> It's also fascinating to me that the author attempted to train an ML model to play the game. My initial thought was that an exhaustive search was the only way to approach this (because it's perhaps the only way to arrive at a max score that is provably correct), but I think I am not truly appreciating the vastness of the search space at play here, and exhaustively searching all possible inputs might just be too unimaginably large.
I think when we did the math with our best emulator it would take 100 billion years? There are, by our estimation or a game lasting a thousand moves 10^23 possible wells. With current computing, even if we threw all the resources of the planet at it, we'd still be a few orders of magnitude short of finishing in our lifetimes. It is a very very very large search space.
>Searching for duplicate states and culling any branches that are equivalent.
Branch pruning and comparison are both expensive relatively speaking. You want, in a perfect world, to essentially have a hashmap lookup for duplicate nodes, so deciding if its new or not is O(1), rather than having to look at your node and all its children to know if it's duplicated. It doesn't matter unless you're really chasing performance.
Also this was our first serious rust project so implementing it was a bit more daunting than expected. In a sane codebase it's probably not a bad refactor, at the point we did it we had six methods with a bunch of stuff jammed into them and names like `explore_tree` so it was a challenge, made significantly easier by rust types, and more frustrating by the borrow checker.
Long answer: I actually discussed it with Tim once, long after part 2 of our blog post and after the whole thing settled down. Tim was making an SAT solver based on a post about a homemade Sudoku program that got out of hand (https://t-dillon.github.io/tdoku/), and HATETRIS has a binary grid representation, so it's a logical thing to attempt. So, how would you answer the question of the longest possible game with SAT? The idea would be that you can start with a set of wells S_0, generate a new set S_1, and continue generating sets of all possible wells until you find some N for which S_N is not satisfiable; N-1 is therefore the longest game.
Suppose S_0 consists of the starting well, W_0. W_0 is a conjunction of 160 different clauses, each of which is initially set to 'not':
W_0 = !x_0_0 && !x_0_1 && ... && !x_15_9
Once you have that, you need some way of getting from W_0 to its possible descendants. There are 2457 possible piece positions in a standard 16x10 HATETRIS well, each of which interacts with at most four squares (fewer for the piece positions within the top four lines), and each of which can be reached at most four ways (from another piece moving down, moving right, moving left, or rotating). This puts a rough estimate of ~39,000 clauses needed for a function which converts W_0 into its children: W_0 -> W_1a || W_1b || W_1c || ... = S_1. Which isn't too bad, as far as SAT solvers go.

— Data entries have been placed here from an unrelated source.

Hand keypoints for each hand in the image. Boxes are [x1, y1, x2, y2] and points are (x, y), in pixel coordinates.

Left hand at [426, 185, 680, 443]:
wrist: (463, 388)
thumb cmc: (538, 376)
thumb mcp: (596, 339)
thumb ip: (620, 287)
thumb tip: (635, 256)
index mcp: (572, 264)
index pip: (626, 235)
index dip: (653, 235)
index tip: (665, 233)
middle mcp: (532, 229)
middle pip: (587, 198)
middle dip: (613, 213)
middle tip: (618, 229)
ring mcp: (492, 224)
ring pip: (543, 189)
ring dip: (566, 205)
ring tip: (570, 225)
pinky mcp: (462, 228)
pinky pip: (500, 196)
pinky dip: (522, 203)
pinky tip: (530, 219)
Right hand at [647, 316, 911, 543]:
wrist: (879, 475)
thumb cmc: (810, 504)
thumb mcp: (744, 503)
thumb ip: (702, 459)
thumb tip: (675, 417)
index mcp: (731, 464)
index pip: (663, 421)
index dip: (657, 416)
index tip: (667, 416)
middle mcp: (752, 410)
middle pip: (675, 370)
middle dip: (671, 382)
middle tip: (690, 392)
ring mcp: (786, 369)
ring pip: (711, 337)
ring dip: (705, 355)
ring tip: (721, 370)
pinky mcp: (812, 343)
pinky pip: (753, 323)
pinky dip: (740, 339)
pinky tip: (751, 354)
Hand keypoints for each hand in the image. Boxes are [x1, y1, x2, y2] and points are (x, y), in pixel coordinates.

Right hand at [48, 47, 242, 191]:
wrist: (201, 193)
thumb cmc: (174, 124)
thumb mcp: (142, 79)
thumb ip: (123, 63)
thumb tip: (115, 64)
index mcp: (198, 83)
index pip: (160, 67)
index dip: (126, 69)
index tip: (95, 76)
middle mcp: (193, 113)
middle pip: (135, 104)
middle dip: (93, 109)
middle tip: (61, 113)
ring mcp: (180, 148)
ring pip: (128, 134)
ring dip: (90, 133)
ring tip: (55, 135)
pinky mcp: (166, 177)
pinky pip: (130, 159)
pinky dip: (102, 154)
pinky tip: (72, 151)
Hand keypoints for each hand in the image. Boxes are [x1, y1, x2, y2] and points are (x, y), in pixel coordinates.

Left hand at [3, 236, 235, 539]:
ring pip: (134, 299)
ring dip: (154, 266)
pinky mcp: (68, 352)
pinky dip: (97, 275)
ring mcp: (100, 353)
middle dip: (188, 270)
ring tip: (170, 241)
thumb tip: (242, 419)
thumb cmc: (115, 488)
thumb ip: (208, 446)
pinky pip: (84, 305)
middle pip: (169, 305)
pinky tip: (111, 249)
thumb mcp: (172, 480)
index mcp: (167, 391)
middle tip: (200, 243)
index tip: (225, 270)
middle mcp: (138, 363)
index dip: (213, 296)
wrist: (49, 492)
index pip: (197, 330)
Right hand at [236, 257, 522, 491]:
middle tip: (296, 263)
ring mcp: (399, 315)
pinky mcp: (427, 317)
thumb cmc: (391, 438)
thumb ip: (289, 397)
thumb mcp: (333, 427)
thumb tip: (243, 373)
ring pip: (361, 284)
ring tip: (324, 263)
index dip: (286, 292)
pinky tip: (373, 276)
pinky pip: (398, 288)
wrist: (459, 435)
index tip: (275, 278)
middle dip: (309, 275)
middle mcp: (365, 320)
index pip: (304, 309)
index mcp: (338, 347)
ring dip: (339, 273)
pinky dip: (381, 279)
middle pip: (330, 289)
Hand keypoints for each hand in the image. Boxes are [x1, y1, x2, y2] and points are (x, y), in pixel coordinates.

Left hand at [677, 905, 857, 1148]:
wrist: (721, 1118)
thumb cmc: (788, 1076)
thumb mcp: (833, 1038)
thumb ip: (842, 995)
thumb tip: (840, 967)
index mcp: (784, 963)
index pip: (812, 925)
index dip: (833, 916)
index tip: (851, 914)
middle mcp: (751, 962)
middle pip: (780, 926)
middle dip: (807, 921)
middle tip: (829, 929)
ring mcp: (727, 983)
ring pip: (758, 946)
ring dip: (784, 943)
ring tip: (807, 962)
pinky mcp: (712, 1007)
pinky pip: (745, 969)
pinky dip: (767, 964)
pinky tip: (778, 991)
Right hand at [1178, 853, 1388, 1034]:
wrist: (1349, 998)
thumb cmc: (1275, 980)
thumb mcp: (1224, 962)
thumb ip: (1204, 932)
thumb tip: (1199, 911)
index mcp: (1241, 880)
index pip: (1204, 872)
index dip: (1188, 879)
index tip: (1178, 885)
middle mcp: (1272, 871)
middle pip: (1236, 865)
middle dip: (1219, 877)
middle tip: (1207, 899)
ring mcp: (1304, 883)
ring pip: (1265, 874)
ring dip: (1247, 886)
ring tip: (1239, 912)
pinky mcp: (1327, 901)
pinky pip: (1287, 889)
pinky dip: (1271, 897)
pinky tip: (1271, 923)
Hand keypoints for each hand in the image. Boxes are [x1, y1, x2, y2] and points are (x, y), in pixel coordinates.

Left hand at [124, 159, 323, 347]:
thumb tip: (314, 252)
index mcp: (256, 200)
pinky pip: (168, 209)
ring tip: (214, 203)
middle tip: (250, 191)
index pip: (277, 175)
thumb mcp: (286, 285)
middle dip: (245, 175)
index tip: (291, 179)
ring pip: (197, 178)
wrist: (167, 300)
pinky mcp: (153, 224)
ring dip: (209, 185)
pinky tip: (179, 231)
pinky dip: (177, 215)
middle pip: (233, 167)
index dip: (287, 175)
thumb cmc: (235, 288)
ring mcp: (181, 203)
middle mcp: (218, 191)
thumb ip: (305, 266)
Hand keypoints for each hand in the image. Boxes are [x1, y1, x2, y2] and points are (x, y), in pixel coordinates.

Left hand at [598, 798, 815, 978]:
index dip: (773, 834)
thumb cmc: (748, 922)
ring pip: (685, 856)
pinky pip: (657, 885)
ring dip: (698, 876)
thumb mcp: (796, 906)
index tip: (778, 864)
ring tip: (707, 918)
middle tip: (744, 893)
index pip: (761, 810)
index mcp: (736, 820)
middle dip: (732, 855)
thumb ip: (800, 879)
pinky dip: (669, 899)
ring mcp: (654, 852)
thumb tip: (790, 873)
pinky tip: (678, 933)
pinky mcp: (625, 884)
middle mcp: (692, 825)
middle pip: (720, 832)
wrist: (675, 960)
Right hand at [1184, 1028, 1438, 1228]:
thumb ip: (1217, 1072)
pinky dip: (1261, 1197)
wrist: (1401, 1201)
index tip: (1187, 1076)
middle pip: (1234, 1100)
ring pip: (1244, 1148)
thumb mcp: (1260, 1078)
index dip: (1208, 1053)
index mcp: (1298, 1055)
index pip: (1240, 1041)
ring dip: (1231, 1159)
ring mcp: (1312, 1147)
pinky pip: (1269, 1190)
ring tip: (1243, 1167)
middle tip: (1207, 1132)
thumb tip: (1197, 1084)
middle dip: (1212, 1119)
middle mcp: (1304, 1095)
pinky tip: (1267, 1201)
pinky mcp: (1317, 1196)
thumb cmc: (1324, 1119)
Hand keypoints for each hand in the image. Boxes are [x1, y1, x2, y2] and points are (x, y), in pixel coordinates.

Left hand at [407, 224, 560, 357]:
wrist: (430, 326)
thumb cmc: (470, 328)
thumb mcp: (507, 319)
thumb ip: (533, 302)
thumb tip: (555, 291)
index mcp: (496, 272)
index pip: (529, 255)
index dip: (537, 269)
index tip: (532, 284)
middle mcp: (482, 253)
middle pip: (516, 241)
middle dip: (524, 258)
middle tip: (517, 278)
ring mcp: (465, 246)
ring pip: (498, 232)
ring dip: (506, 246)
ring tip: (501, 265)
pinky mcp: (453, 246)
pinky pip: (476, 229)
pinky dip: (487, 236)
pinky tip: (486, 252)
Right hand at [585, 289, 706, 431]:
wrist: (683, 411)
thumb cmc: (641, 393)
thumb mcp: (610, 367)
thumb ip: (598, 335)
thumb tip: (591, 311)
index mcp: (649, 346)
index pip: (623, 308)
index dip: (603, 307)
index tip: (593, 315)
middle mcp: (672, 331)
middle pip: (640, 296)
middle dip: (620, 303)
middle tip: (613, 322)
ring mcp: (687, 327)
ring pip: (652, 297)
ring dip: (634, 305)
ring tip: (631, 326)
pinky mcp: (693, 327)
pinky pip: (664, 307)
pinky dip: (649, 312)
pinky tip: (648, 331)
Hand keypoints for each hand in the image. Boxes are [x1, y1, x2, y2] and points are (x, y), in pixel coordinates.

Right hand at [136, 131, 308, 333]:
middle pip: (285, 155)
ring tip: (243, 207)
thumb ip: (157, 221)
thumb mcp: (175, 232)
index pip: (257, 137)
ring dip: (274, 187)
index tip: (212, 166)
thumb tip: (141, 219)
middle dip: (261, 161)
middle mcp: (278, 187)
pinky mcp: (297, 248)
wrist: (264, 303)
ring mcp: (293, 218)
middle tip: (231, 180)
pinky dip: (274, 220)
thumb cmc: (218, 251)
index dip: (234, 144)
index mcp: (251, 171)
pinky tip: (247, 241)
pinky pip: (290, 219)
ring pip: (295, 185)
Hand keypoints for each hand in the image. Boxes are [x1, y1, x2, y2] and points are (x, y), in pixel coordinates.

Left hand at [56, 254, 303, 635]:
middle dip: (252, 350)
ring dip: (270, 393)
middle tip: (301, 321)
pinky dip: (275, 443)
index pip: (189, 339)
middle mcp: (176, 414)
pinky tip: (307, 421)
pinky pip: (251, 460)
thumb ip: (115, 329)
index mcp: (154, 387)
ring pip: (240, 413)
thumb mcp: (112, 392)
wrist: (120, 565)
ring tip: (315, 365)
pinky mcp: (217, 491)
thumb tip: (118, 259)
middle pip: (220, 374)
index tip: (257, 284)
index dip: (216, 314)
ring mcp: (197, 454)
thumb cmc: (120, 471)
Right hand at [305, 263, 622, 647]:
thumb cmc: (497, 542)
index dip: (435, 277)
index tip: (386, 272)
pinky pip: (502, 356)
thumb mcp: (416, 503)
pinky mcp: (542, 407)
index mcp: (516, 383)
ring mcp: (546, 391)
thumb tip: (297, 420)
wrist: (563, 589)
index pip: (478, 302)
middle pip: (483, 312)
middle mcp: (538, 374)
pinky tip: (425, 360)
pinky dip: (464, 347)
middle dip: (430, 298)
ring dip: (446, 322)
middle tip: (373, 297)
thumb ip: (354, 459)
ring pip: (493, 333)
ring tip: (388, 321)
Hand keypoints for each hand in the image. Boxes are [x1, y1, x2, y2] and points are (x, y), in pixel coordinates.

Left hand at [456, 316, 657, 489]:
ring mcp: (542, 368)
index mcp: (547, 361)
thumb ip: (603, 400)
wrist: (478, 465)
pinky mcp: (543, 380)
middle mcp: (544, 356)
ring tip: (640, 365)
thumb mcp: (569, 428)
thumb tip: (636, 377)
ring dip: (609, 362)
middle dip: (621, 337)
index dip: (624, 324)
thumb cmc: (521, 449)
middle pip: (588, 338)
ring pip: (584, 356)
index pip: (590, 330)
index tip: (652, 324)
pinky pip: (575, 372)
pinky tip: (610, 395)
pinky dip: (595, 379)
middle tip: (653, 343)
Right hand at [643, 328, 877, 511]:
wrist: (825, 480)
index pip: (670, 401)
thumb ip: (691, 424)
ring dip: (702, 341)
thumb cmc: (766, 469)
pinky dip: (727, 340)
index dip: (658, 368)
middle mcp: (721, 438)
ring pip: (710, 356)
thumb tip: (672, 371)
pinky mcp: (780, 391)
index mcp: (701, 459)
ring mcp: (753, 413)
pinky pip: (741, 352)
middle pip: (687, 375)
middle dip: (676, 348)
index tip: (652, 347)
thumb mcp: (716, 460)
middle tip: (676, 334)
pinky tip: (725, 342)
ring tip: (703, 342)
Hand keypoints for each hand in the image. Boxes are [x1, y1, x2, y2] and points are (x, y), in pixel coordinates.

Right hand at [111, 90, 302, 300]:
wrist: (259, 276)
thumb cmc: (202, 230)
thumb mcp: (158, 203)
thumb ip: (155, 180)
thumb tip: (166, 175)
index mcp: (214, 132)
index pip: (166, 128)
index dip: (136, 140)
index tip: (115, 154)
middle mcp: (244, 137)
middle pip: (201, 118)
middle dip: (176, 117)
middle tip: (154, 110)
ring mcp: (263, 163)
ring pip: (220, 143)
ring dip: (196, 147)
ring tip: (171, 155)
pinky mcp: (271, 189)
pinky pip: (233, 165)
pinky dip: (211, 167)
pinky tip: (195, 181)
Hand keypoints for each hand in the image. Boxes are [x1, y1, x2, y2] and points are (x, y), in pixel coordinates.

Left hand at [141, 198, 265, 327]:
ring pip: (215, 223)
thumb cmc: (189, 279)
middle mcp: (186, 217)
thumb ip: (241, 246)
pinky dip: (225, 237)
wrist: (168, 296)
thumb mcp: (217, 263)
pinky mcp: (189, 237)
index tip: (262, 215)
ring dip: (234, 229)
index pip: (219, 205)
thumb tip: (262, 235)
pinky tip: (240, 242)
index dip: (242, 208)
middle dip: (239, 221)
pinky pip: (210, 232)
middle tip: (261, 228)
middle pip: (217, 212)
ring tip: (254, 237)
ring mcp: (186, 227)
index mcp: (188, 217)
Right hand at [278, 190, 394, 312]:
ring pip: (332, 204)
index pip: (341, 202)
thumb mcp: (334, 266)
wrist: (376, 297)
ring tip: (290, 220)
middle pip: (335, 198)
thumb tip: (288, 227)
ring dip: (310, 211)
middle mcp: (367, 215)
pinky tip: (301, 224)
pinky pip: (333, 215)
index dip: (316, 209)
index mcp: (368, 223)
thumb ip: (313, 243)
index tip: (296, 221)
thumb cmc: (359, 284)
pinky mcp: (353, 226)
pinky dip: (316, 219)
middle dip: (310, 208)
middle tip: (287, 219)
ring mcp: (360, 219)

The problem is that this is very similar to what our first version of the emulator did and that version was a hundred times slower than our current version. SAT is NP-complete in the worst case, and without some huge simplification from putting it in Boolean form, it didn't seem likely to be worth the additional cost.
I think there's still a possibility for some kind of solver to aid searches, e.g. "Given this specific well, you need to clear lines 5 and 6 in order to clear line 4, and you need to clear lines 7, 8, and 9 in order to clear line 6...", and I think certain properties (such as the minimum number of pieces needed to clear a given line) are computable with SAT, maybe even to the point of making a a pruned-but-provably-optimal game tree search feasible.
Putting the raw emulator in SAT form is natural. Putting constraints like these in SAT form requires coming up with a new level of abstraction ourselves. Our only attempt at it was in the Mumble Mumble Graph Theory section; what we learned is that making a new level of abstraction is a lot harder, and we don't know how to do it.
But I mean, what happens if you just chuck those 39,000 clauses into Z3 and let it spin to see what happens? Solvers use a bunch of cute backtracking heuristics to not explore too much of the state space, and they keep getting better at it. Particularly, SAT is sort of like the halting problem, with a class of easily identifiable satisfiable instances and a class of easily identifiable unsatisfiable ones. The difficult instances are a narrow band between the other two classes. SAT solvers are so successful because so many naturally occurring instances turn out to be easy.
I think one of the general takeaways about ML is that barring a few experts, its really challenging to reason about your system. Like, yes, you might expect that a convolutional layer will behave in a specific way under ideal conditions, but the way that behavior manifests is often wildly hard to predict during the early days.
I agree that step 1 for most beginner projects should be to start with something that works and then tweak.